Consigne écrite 1 = Reproduisez fidèlement le passage du texte de lecture qui va de « La vie d’artiste » jusqu'à « portée est universelle. » inclus.
Consigne écrite 2 = D'après le texte de lecture, quel chanteur interprète le compositeur Sospiro ?
Consigne écrite 3 = Résumez le texte de lecture en deux phrases.

Texte de lecture =
Mais quel sujet terriblement sérieux et actuel que la survie des opéras, théâtres et arts vivants dans un monde culturel de plus en plus étranglé par les réalités économiques! Quant course au succès, il n'y a pas affaire plus sérieuse, n'est-ce pas?
Si à notre époque, contrairement au 18e siècle, on fait l’économie de querelles de bouffons opposant le noble opéra séria aux morsures comiques de l’opéra qui se veut sédition, le discours de l’imprésario dans « L’Opera Seria » de Florian Léopold Gassmann, est un vrai cri d’alarme pour que l’art survive, …au propre comme au figuré. Voilà la splendide voix de basse de Fallito (Markos Fink), interprétant un directeur de théâtre que l’on nomme impresario en italien. Il est cerné de toutes parts par ses chanteuses chamailleuses, imbues de leur virtuosité musicale soutenues par leurs mères - tonitruantes vipères heureusement muettes*. Il est aux prises avec un librettiste flagorneur et intransigeant sur la moindre virgule (Delirio/ Pietro Spagnoli ), et avec un compositeur tout aussi prétentieux, amoureux des moindres bémols de ses chansons enflées de fioritures (Sospiro/ Thomas Walker). Il doit subitement faire face à (Passagallo/ Nikolay Borchev) et une invasion de danseurs de ballet qui lui tombent du ciel de Paris. Et comment gérer tout cela? On vous recommande le duo de la ballerine Hanna Al-Bender et son compagnon Maxime Melnik.
La vie d’artiste dans les coulisses nous est dévoilée à grand renfort de persiflage, de huées et de moqueries trempées dans le fiel ou le miel. La jalousie, l’hypocrisie, l’envie, et autres péchés capiteux s’emparent des protagonistes lâchés sur le plateau : ils répètent un spectacle devant être joué à la tombée du jour! Côté coulisses, elles se valent toutes! Les coulisses du pouvoir, celles des bureaux au faîte des gratte-ciel, celles des salles de presse, de la salle des profs (de la basse-cour à l’université), celles des couloirs d’hôpitaux, et autres réseaux de chasse gardée n’ont sans doute rien à leur envier. Les mêmes travers et les mêmes maux assaillent tous les hommes et les femmes de notre planète sans exception. La portée est universelle.
Ce directeur bourgeois inquiet (Markos Fink) qui aimerait bien dormir sur ses deux oreilles et se retrouve à toute heure sorti de son luxueux plumard, il nous semble bien pathétique, coincé entre sa peur panique de la dépense artistique et celle de l’ombre de la faillite. Mais vénal, empoisonné et véreux comme tous ceux qui ont quelque pouvoir, il quittera en douce la Citadelle du théâtre, comme un fieffé coquin, abandonnant tout ce beau monde à ses sortilèges, en filant à l’anglaise avec la caisse, comme un vulgaire saltimbanque de villes du Far West. Nul n’en doute: charité bien ordonnée commence par soi-même.

Données fournies =
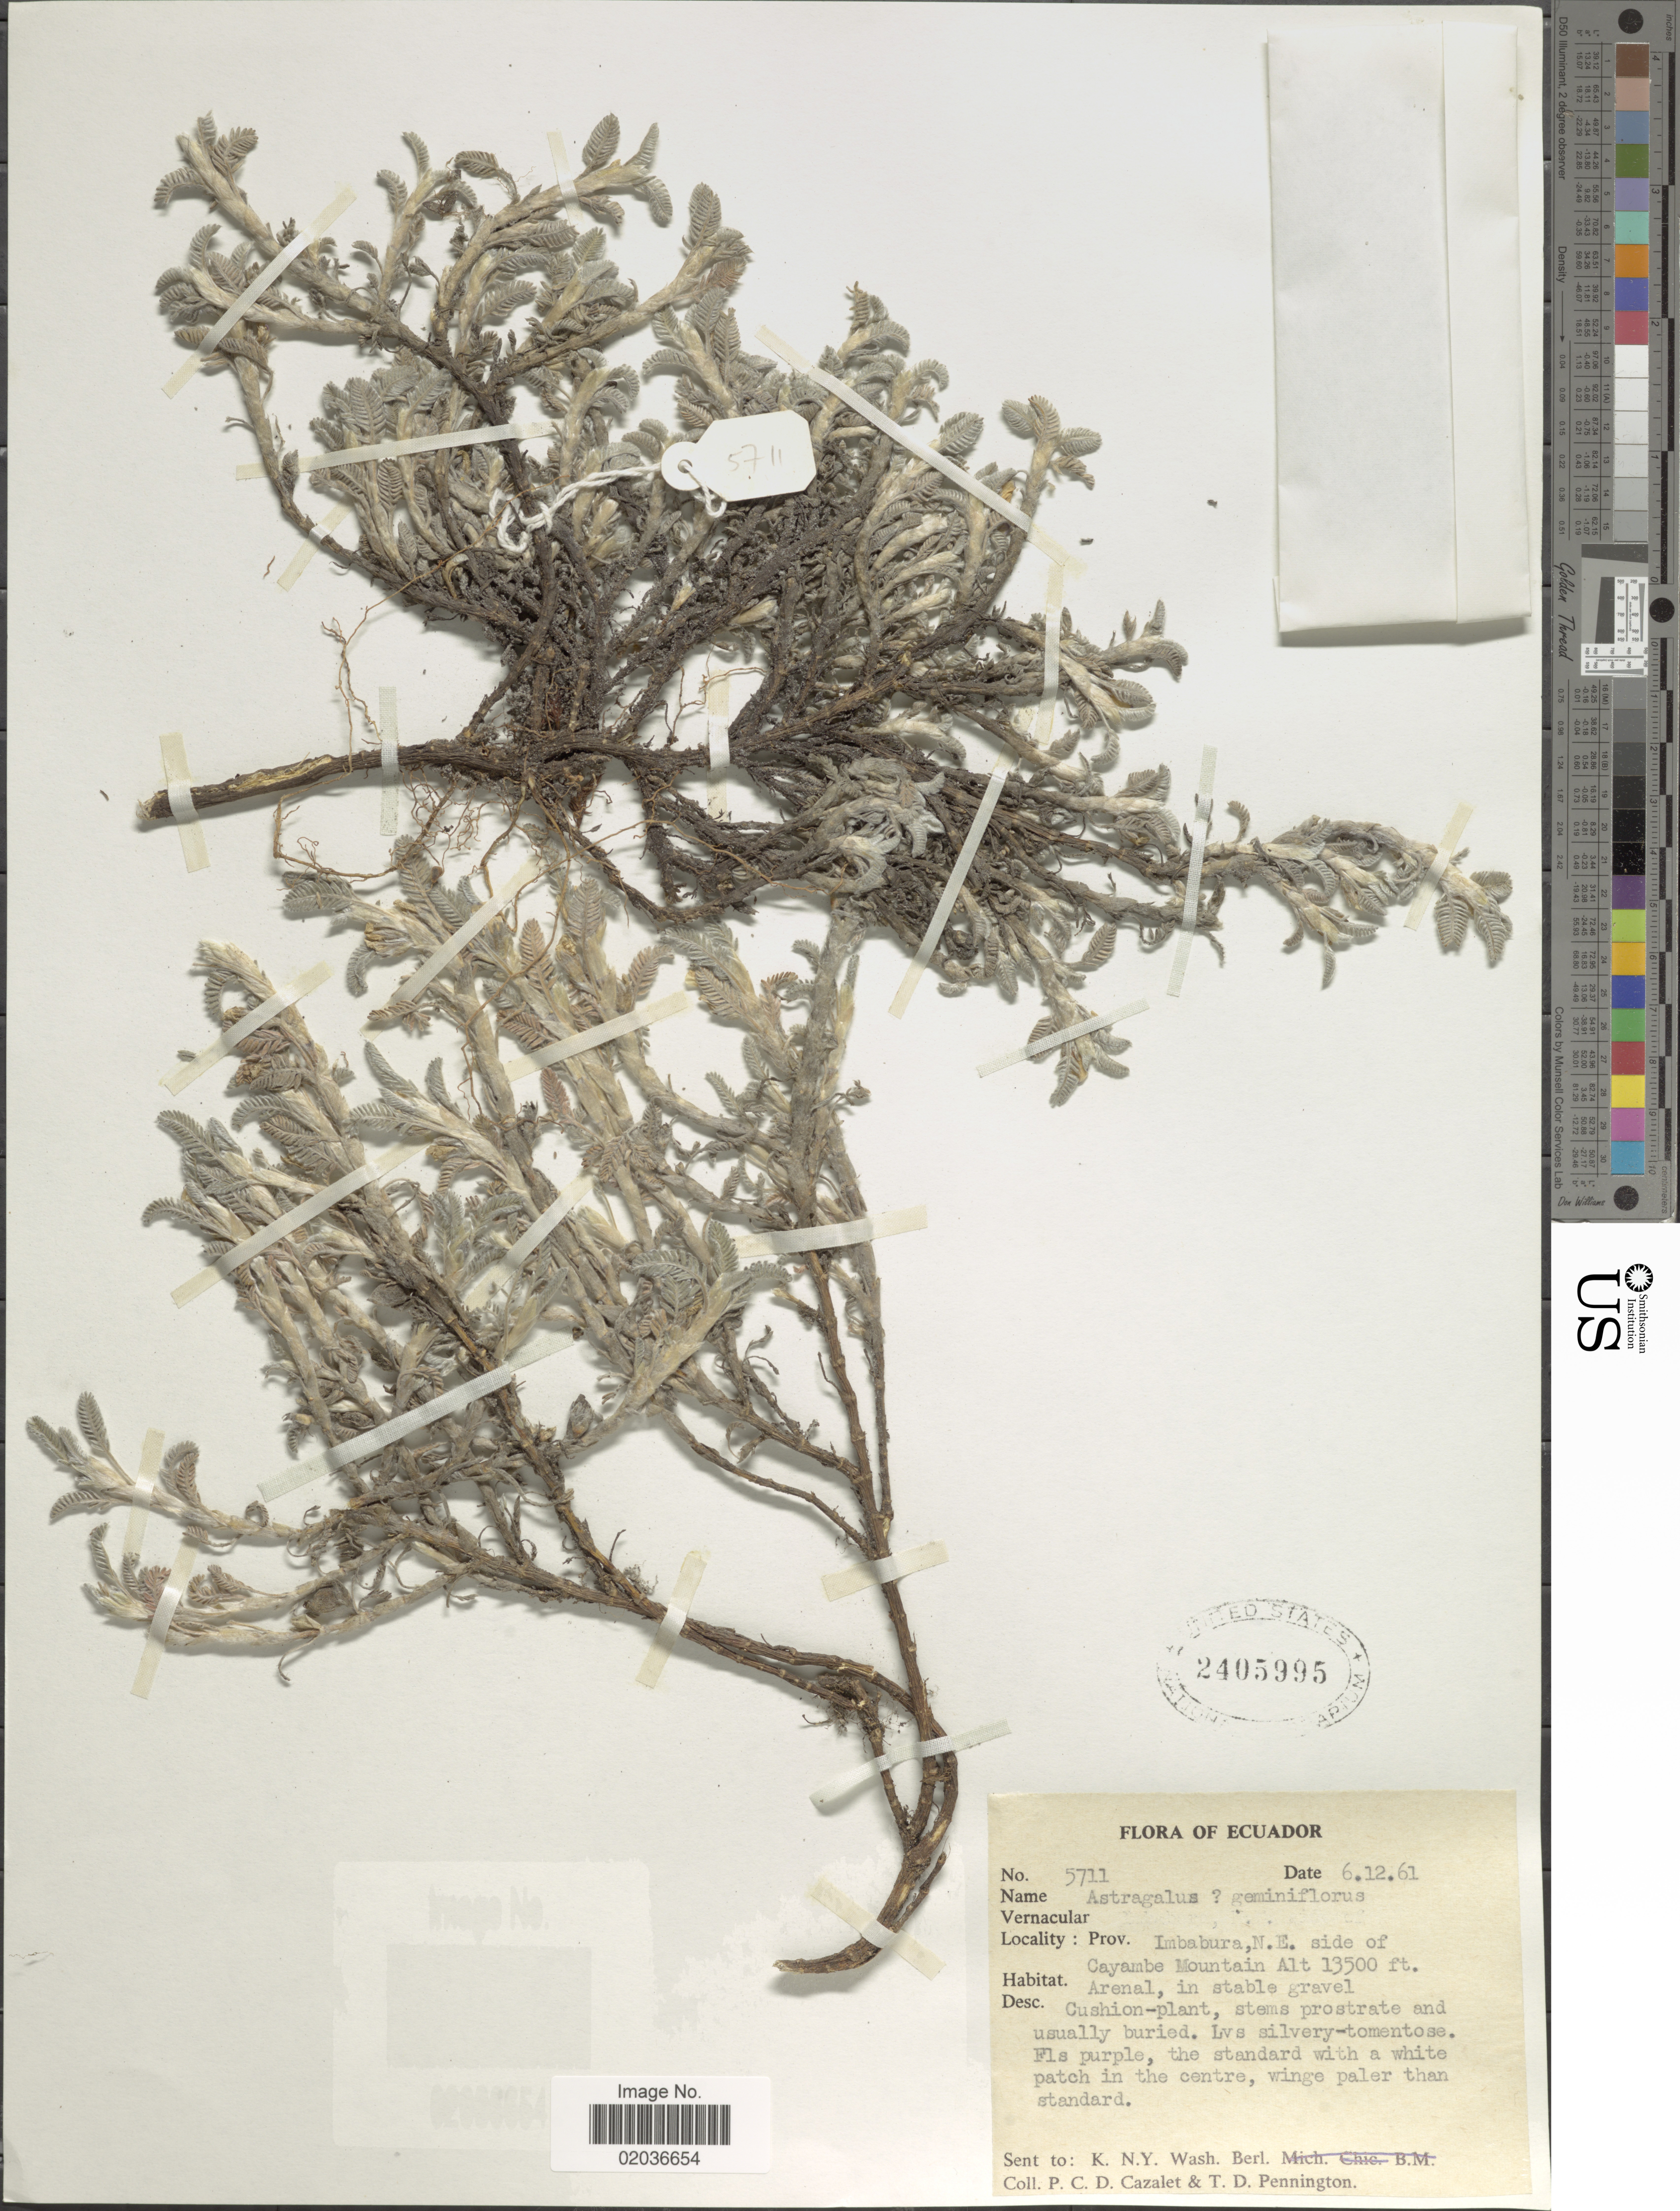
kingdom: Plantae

Réponse écrite 1 =
La vie d’artiste dans les coulisses nous est dévoilée à grand renfort de persiflage, de huées et de moqueries trempées dans le fiel ou le miel. La jalousie, l’hypocrisie, l’envie, et autres péchés capiteux s’emparent des protagonistes lâchés sur le plateau : ils répètent un spectacle devant être joué à la tombée du jour! Côté coulisses, elles se valent toutes! Les coulisses du pouvoir, celles des bureaux au faîte des gratte-ciel, celles des salles de presse, de la salle des profs (de la basse-cour à l’université), celles des couloirs d’hôpitaux, et autres réseaux de chasse gardée n’ont sans doute rien à leur envier. Les mêmes travers et les mêmes maux assaillent tous les hommes et les femmes de notre planète sans exception. La portée est universelle.

Réponse écrite 2 = Thomas Walker.

Réponse écrite 3 = Dans « L'Opera Seria » de Florian Léopold Gassmann, l'impresario Fallito, incarné par Markos Fink, est assailli par ses chanteuses, un librettiste, un compositeur et des danseurs alors que la troupe répète un spectacle prévu à la tombée du jour. Les coulisses y apparaissent rongées par la jalousie, l'hypocrisie et l'envie, et le directeur finit par s'enfuir en douce avec la caisse.